> WHAT THE TASK ASKS: List every username that heads a post in the forum thread about carving a Funkin.

═════ TEXT EXCERPT

# My first Funkin (Michael's pumpkin)



## Spooky1 (Aug 25, 2008)

Here's my first try at carving a Funkin (or whatever the Michael's pumpkins are called). Thanks to Disney Fan Reborn for his how-to post on carving Funkins with a Dremel. It made this go really quickly.

DSC02752 by https://www.flickr.com/photos/[email protected]/

DSC02753 by https://www.flickr.com/photos/[email protected]/

What works the best for lighting a Funkin? I just put a little led flashlight in it for the pictures.


----------



## STOLLOWEEN (Apr 13, 2008)

Looks great, I use stands of Christmas bulbs to light my papier mache pumpkins. White, red or orange bulbs are placed underneath the pumpkins creating a nice glow. I use the C7 size bulbs.


----------



## RoxyBlue (Oct 6, 2008)

The other plus with this technique is the speed at which the carving can be done. This only took a few minutes to do, and all Spooky1 had to do was a little clean up with a scalpel where he wanted a sharper bend to the cut.


----------



## Dark Angel 27 (Sep 11, 2008)

great job! it looks awesome!


----------



## dynoflyer (Oct 8, 2006)

Good work, I need to check out that how-to, I guess.


----------



## slightlymad (May 25, 2006)

══════════
═════ MATERIAL SHOWN

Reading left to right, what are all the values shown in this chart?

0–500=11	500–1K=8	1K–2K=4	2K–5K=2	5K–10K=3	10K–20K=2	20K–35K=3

══════════
═════ MATERIAL SHOWN

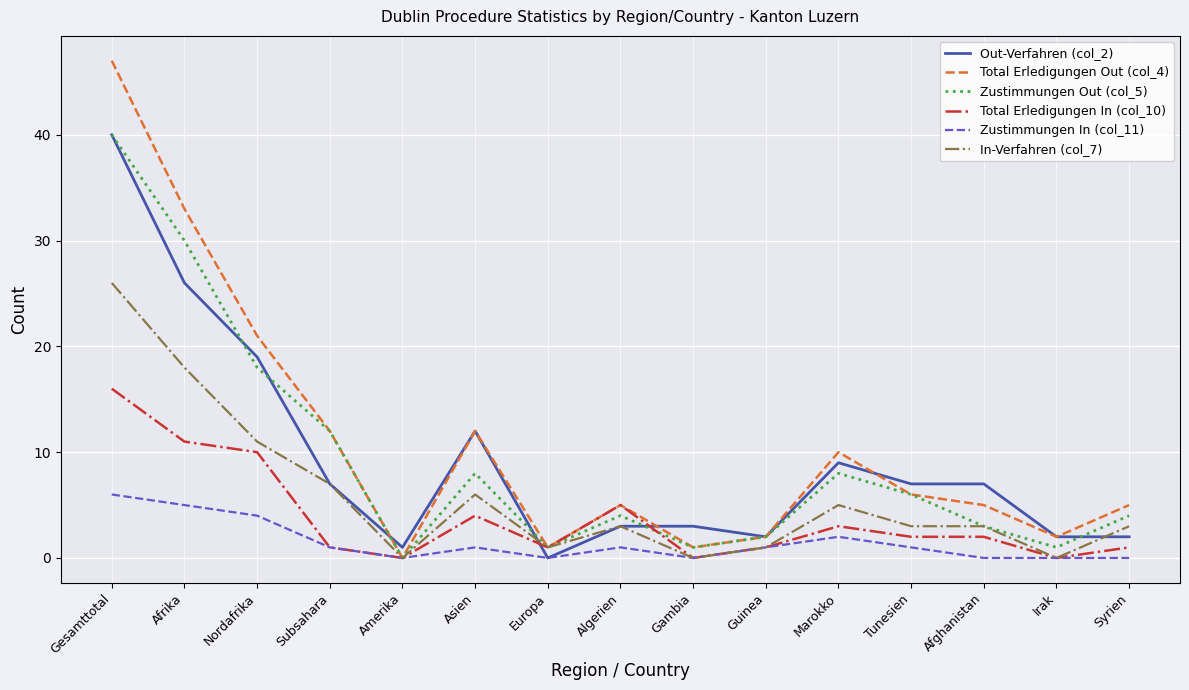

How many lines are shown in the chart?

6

══════════

> RESPONSE TO THIS EXERCISE: Spooky1, STOLLOWEEN, RoxyBlue, Dark Angel 27, dynoflyer, slightlymad